Text:
________________________________________
Sent from my iPhone using Tapatalk


----------



## Winegrower (Jul 24, 2022)

I made a rotary broach just in case I ever needed it.   Still waiting.


----------



## Just for fun (Jul 24, 2022)

FOMOGO said:


> I'm afraid the staggering backlog of projects that I'm confronting is totally self-inflicted. Comes a time ( 71now) That you begin to realize that there is no way in hell you are ever going to complete them all before you shuffle off this mortal coil. Just keeping up with the maintenance of what I have up and running, along with property and buildings I still own, can be daunting. After many a sleepless night worrying about it, I have come to the conclusion that it is time to do some serious thinning of the herd. When you have spent most of your life putting in long hours, and acquiring all the things you think you need, you finally come to the realization that you are not going to live forever, and that it might be nice to have the occasional day off. Not that I will ever be good at just sitting around, but the body is definitely starting to say, whoa up there son. Mike


Oh jeez, I'm only 63 and have an extensive backlog.


----------



## C-Bag (Jul 25, 2022)

Winegrower said:


> I made a rotary broach just in case I ever needed it.   Still waiting.
________________________________________
Provided records:
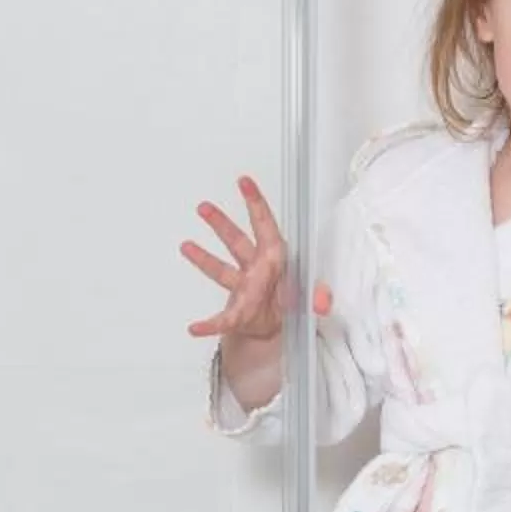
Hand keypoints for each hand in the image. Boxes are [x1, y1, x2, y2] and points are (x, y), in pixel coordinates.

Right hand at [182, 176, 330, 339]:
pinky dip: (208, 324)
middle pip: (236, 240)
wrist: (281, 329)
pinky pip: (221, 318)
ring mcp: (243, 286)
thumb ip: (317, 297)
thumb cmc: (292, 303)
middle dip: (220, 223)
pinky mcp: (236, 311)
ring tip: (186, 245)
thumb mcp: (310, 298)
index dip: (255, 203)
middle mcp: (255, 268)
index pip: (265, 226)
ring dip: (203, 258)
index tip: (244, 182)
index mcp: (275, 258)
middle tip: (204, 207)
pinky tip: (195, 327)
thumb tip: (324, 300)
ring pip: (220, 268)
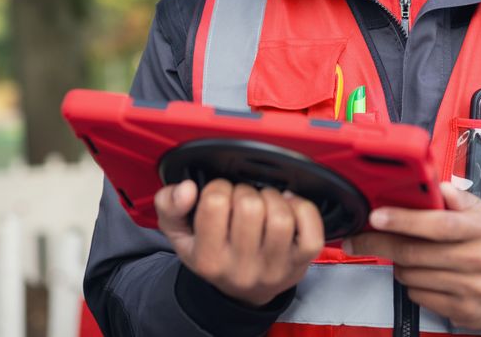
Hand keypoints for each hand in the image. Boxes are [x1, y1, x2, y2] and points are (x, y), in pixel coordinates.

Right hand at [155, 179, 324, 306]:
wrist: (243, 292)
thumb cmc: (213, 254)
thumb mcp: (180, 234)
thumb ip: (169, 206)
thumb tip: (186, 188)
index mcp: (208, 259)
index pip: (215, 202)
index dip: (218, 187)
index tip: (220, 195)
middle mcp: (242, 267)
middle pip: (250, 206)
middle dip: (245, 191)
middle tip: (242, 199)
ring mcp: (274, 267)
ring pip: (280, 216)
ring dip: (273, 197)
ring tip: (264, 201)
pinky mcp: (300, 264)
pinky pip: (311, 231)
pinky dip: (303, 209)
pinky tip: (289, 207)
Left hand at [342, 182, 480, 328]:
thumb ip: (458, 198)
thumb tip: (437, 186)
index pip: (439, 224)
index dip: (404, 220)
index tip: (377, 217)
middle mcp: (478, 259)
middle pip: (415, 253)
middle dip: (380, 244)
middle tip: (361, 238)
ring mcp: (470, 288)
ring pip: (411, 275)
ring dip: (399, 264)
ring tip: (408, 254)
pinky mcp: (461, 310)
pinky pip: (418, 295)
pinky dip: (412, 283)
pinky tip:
________________________________________
What to do:
Extend the forum thread about workshop project backlogs, picking up right after its last line.

Answer to the exercise:
so much of the original backlog was tools to make tools. The rotary broach was superseded by a ball turner for the lathe, a squeeze knurler, restore my old screw press to broach with, new stand for my arbor press/vise, sheet metal hood for my powder coat booth. Every one of those was proceeded by making or modding the machines to do each project. I describe it to my wife as I don't get to go from A to B. I have to go back around through Z to get to B.


----------



## macardoso (Jul 25, 2022)

Take a look at this site. They have lots of machinable models from excellent quality castings.






						PM Research | Model Engines and Accessories for Hobbyist and Machinist
					






					www.pmmodelengines.com
				




I did a PM#6 Steam engine. Such a fun project.









						Mike's P.M. Research No. 6 Steam Engine
					

Hi All,  Buddy of mine at work approached me to see if I could help him complete a P.M. Research No. 6 Steam Engine kit that he bought 10 years ago. He used to work as a high school shop teacher and had access to machine tools, however not long after he bought the kit, he was laid off. He had...




					www.hobby-machinist.com


----------



## Ben17484 (Jul 25, 2022)

macardoso said:


> Take a look at this site. They have lots of machinable models from excellent quality castings.
> 
> 
> 
> ...



Very cool. I’ll have a read through your thread later 


Sent from my iPhone using Tapatalk


----------



## riversidedan (Jul 25, 2022)

macardoso said:


> Take a look at this site. They have lots of machinable models from excellent quality castings.
> 
> 
> 
> ...


thats kinda what Ive been lookin for , hard to believe how they made those parts so small...........if nothing else it gave me some ideas...but one things for sure thier sure proud of thier prices.......


----------



## tjb (Jul 25, 2022)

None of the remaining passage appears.